Segment Start: Records to use

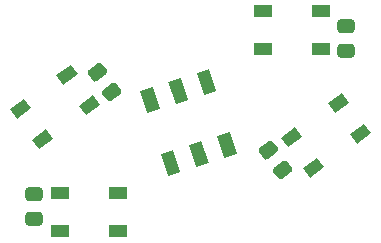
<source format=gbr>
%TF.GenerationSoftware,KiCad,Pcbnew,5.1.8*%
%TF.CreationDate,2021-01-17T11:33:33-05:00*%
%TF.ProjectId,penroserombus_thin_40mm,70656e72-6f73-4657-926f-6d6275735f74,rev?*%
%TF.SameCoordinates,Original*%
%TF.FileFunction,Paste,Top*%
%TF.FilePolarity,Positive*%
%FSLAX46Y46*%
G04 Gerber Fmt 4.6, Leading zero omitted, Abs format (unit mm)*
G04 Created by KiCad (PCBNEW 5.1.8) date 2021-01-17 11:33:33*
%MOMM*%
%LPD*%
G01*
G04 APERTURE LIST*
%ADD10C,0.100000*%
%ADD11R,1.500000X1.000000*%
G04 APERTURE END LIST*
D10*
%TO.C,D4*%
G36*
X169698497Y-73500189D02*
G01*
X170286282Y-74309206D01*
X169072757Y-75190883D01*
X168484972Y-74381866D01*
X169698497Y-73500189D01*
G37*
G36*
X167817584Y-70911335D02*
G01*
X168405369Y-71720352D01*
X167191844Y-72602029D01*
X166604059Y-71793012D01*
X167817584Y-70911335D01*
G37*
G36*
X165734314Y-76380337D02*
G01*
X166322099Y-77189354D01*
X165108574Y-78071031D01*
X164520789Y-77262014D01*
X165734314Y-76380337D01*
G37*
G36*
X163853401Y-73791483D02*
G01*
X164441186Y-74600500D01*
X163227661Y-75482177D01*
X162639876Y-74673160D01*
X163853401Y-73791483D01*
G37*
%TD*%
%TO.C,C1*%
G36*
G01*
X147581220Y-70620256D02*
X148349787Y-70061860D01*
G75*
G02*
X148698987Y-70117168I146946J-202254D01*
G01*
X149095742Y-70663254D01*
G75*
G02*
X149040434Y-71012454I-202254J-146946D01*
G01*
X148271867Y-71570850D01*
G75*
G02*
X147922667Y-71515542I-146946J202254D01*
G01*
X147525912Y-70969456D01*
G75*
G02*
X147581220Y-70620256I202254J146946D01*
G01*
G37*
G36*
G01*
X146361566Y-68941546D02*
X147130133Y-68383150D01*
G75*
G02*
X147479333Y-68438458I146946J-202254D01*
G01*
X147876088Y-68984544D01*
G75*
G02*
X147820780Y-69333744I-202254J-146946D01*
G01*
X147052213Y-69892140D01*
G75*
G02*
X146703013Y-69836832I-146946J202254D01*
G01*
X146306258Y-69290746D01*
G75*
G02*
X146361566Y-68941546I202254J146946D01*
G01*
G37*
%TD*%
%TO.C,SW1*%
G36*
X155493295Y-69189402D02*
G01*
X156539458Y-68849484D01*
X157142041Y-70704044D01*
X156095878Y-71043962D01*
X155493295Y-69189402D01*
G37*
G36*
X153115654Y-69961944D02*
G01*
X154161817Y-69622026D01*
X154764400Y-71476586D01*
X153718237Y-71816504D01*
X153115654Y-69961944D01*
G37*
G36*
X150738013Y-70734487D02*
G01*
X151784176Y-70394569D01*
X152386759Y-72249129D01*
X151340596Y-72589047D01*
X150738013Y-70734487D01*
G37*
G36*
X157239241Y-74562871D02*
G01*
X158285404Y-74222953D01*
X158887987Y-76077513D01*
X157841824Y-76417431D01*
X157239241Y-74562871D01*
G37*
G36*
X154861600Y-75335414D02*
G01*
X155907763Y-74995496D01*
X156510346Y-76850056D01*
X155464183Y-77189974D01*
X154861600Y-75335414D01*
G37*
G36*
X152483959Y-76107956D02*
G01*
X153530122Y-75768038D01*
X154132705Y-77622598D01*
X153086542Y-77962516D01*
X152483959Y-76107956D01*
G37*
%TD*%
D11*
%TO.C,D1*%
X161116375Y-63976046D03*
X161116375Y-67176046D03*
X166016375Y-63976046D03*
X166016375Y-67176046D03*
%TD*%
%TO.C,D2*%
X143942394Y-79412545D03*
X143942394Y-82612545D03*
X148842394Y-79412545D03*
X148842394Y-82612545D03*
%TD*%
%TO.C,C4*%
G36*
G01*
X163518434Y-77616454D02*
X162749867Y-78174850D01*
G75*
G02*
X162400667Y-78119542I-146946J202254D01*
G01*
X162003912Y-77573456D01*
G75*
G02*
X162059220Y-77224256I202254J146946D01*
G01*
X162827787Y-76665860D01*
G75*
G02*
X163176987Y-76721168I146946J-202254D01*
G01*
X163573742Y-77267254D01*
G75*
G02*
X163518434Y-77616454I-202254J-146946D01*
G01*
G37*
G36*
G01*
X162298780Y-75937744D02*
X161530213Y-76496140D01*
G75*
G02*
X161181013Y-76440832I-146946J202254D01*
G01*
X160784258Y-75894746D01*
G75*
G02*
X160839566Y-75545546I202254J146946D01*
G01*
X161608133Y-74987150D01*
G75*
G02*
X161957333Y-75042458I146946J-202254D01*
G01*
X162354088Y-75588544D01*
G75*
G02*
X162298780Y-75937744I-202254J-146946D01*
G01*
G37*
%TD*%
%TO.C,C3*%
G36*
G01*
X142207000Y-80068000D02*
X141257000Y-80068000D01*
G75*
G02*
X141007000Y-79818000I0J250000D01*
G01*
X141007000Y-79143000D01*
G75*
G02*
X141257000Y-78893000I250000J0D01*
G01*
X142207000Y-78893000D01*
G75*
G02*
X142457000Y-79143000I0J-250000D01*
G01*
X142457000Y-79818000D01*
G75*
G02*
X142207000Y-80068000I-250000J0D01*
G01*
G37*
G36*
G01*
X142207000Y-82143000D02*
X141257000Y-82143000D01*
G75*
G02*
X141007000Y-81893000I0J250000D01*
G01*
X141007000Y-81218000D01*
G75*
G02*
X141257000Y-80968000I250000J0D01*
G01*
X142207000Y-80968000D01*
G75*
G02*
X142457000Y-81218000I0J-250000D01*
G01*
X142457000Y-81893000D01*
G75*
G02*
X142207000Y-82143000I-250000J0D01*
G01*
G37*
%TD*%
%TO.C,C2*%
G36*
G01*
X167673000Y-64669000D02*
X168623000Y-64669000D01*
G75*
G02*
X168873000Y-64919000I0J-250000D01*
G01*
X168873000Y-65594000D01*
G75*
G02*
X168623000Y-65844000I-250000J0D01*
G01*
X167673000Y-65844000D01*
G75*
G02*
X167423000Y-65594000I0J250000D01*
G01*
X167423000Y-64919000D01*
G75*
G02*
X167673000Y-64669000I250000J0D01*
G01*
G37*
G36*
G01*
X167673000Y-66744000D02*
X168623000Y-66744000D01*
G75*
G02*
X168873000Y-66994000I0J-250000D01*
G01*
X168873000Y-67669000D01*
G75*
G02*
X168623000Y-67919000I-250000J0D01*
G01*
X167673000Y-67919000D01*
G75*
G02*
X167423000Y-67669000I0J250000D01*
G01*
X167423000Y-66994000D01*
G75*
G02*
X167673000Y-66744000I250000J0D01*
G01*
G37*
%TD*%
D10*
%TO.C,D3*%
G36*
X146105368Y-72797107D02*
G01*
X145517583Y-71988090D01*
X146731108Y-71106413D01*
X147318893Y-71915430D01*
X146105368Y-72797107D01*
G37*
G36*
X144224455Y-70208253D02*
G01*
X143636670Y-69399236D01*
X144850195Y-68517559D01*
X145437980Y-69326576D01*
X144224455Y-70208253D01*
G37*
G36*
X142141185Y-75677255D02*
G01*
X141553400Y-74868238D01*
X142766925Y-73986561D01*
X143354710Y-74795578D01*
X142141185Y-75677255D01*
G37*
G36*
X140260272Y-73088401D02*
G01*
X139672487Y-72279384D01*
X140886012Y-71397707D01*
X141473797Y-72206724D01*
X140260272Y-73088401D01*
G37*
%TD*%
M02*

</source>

Segment End: Records to use

**Exercise**
Write out the data above exactly, minus any images.

**Result**
<source format=gbr>
%TF.GenerationSoftware,KiCad,Pcbnew,5.1.8*%
%TF.CreationDate,2021-01-17T11:33:33-05:00*%
%TF.ProjectId,penroserombus_thin_40mm,70656e72-6f73-4657-926f-6d6275735f74,rev?*%
%TF.SameCoordinates,Original*%
%TF.FileFunction,Paste,Top*%
%TF.FilePolarity,Positive*%
%FSLAX46Y46*%
G04 Gerber Fmt 4.6, Leading zero omitted, Abs format (unit mm)*
G04 Created by KiCad (PCBNEW 5.1.8) date 2021-01-17 11:33:33*
%MOMM*%
%LPD*%
G01*
G04 APERTURE LIST*
%ADD10C,0.100000*%
%ADD11R,1.500000X1.000000*%
G04 APERTURE END LIST*
D10*
%TO.C,D4*%
G36*
X169698497Y-73500189D02*
G01*
X170286282Y-74309206D01*
X169072757Y-75190883D01*
X168484972Y-74381866D01*
X169698497Y-73500189D01*
G37*
G36*
X167817584Y-70911335D02*
G01*
X168405369Y-71720352D01*
X167191844Y-72602029D01*
X166604059Y-71793012D01*
X167817584Y-70911335D01*
G37*
G36*
X165734314Y-76380337D02*
G01*
X166322099Y-77189354D01*
X165108574Y-78071031D01*
X164520789Y-77262014D01*
X165734314Y-76380337D01*
G37*
G36*
X163853401Y-73791483D02*
G01*
X164441186Y-74600500D01*
X163227661Y-75482177D01*
X162639876Y-74673160D01*
X163853401Y-73791483D01*
G37*
%TD*%
%TO.C,C1*%
G36*
G01*
X147581220Y-70620256D02*
X148349787Y-70061860D01*
G75*
G02*
X148698987Y-70117168I146946J-202254D01*
G01*
X149095742Y-70663254D01*
G75*
G02*
X149040434Y-71012454I-202254J-146946D01*
G01*
X148271867Y-71570850D01*
G75*
G02*
X147922667Y-71515542I-146946J202254D01*
G01*
X147525912Y-70969456D01*
G75*
G02*
X147581220Y-70620256I202254J146946D01*
G01*
G37*
G36*
G01*
X146361566Y-68941546D02*
X147130133Y-68383150D01*
G75*
G02*
X147479333Y-68438458I146946J-202254D01*
G01*
X147876088Y-68984544D01*
G75*
G02*
X147820780Y-69333744I-202254J-146946D01*
G01*
X147052213Y-69892140D01*
G75*
G02*
X146703013Y-69836832I-146946J202254D01*
G01*
X146306258Y-69290746D01*
G75*
G02*
X146361566Y-68941546I202254J146946D01*
G01*
G37*
%TD*%
%TO.C,SW1*%
G36*
X155493295Y-69189402D02*
G01*
X156539458Y-68849484D01*
X157142041Y-70704044D01*
X156095878Y-71043962D01*
X155493295Y-69189402D01*
G37*
G36*
X153115654Y-69961944D02*
G01*
X154161817Y-69622026D01*
X154764400Y-71476586D01*
X153718237Y-71816504D01*
X153115654Y-69961944D01*
G37*
G36*
X150738013Y-70734487D02*
G01*
X151784176Y-70394569D01*
X152386759Y-72249129D01*
X151340596Y-72589047D01*
X150738013Y-70734487D01*
G37*
G36*
X157239241Y-74562871D02*
G01*
X158285404Y-74222953D01*
X158887987Y-76077513D01*
X157841824Y-76417431D01*
X157239241Y-74562871D01*
G37*
G36*
X154861600Y-75335414D02*
G01*
X155907763Y-74995496D01*
X156510346Y-76850056D01*
X155464183Y-77189974D01*
X154861600Y-75335414D01*
G37*
G36*
X152483959Y-76107956D02*
G01*
X153530122Y-75768038D01*
X154132705Y-77622598D01*
X153086542Y-77962516D01*
X152483959Y-76107956D01*
G37*
%TD*%
D11*
%TO.C,D1*%
X161116375Y-63976046D03*
X161116375Y-67176046D03*
X166016375Y-63976046D03*
X166016375Y-67176046D03*
%TD*%
%TO.C,D2*%
X143942394Y-79412545D03*
X143942394Y-82612545D03*
X148842394Y-79412545D03*
X148842394Y-82612545D03*
%TD*%
%TO.C,C4*%
G36*
G01*
X163518434Y-77616454D02*
X162749867Y-78174850D01*
G75*
G02*
X162400667Y-78119542I-146946J202254D01*
G01*
X162003912Y-77573456D01*
G75*
G02*
X162059220Y-77224256I202254J146946D01*
G01*
X162827787Y-76665860D01*
G75*
G02*
X163176987Y-76721168I146946J-202254D01*
G01*
X163573742Y-77267254D01*
G75*
G02*
X163518434Y-77616454I-202254J-146946D01*
G01*
G37*
G36*
G01*
X162298780Y-75937744D02*
X161530213Y-76496140D01*
G75*
G02*
X161181013Y-76440832I-146946J202254D01*
G01*
X160784258Y-75894746D01*
G75*
G02*
X160839566Y-75545546I202254J146946D01*
G01*
X161608133Y-74987150D01*
G75*
G02*
X161957333Y-75042458I146946J-202254D01*
G01*
X162354088Y-75588544D01*
G75*
G02*
X162298780Y-75937744I-202254J-146946D01*
G01*
G37*
%TD*%
%TO.C,C3*%
G36*
G01*
X142207000Y-80068000D02*
X141257000Y-80068000D01*
G75*
G02*
X141007000Y-79818000I0J250000D01*
G01*
X141007000Y-79143000D01*
G75*
G02*
X141257000Y-78893000I250000J0D01*
G01*
X142207000Y-78893000D01*
G75*
G02*
X142457000Y-79143000I0J-250000D01*
G01*
X142457000Y-79818000D01*
G75*
G02*
X142207000Y-80068000I-250000J0D01*
G01*
G37*
G36*
G01*
X142207000Y-82143000D02*
X141257000Y-82143000D01*
G75*
G02*
X141007000Y-81893000I0J250000D01*
G01*
X141007000Y-81218000D01*
G75*
G02*
X141257000Y-80968000I250000J0D01*
G01*
X142207000Y-80968000D01*
G75*
G02*
X142457000Y-81218000I0J-250000D01*
G01*
X142457000Y-81893000D01*
G75*
G02*
X142207000Y-82143000I-250000J0D01*
G01*
G37*
%TD*%
%TO.C,C2*%
G36*
G01*
X167673000Y-64669000D02*
X168623000Y-64669000D01*
G75*
G02*
X168873000Y-64919000I0J-250000D01*
G01*
X168873000Y-65594000D01*
G75*
G02*
X168623000Y-65844000I-250000J0D01*
G01*
X167673000Y-65844000D01*
G75*
G02*
X167423000Y-65594000I0J250000D01*
G01*
X167423000Y-64919000D01*
G75*
G02*
X167673000Y-64669000I250000J0D01*
G01*
G37*
G36*
G01*
X167673000Y-66744000D02*
X168623000Y-66744000D01*
G75*
G02*
X168873000Y-66994000I0J-250000D01*
G01*
X168873000Y-67669000D01*
G75*
G02*
X168623000Y-67919000I-250000J0D01*
G01*
X167673000Y-67919000D01*
G75*
G02*
X167423000Y-67669000I0J250000D01*
G01*
X167423000Y-66994000D01*
G75*
G02*
X167673000Y-66744000I250000J0D01*
G01*
G37*
%TD*%
D10*
%TO.C,D3*%
G36*
X146105368Y-72797107D02*
G01*
X145517583Y-71988090D01*
X146731108Y-71106413D01*
X147318893Y-71915430D01*
X146105368Y-72797107D01*
G37*
G36*
X144224455Y-70208253D02*
G01*
X143636670Y-69399236D01*
X144850195Y-68517559D01*
X145437980Y-69326576D01*
X144224455Y-70208253D01*
G37*
G36*
X142141185Y-75677255D02*
G01*
X141553400Y-74868238D01*
X142766925Y-73986561D01*
X143354710Y-74795578D01*
X142141185Y-75677255D01*
G37*
G36*
X140260272Y-73088401D02*
G01*
X139672487Y-72279384D01*
X140886012Y-71397707D01*
X141473797Y-72206724D01*
X140260272Y-73088401D01*
G37*
%TD*%
M02*

</source>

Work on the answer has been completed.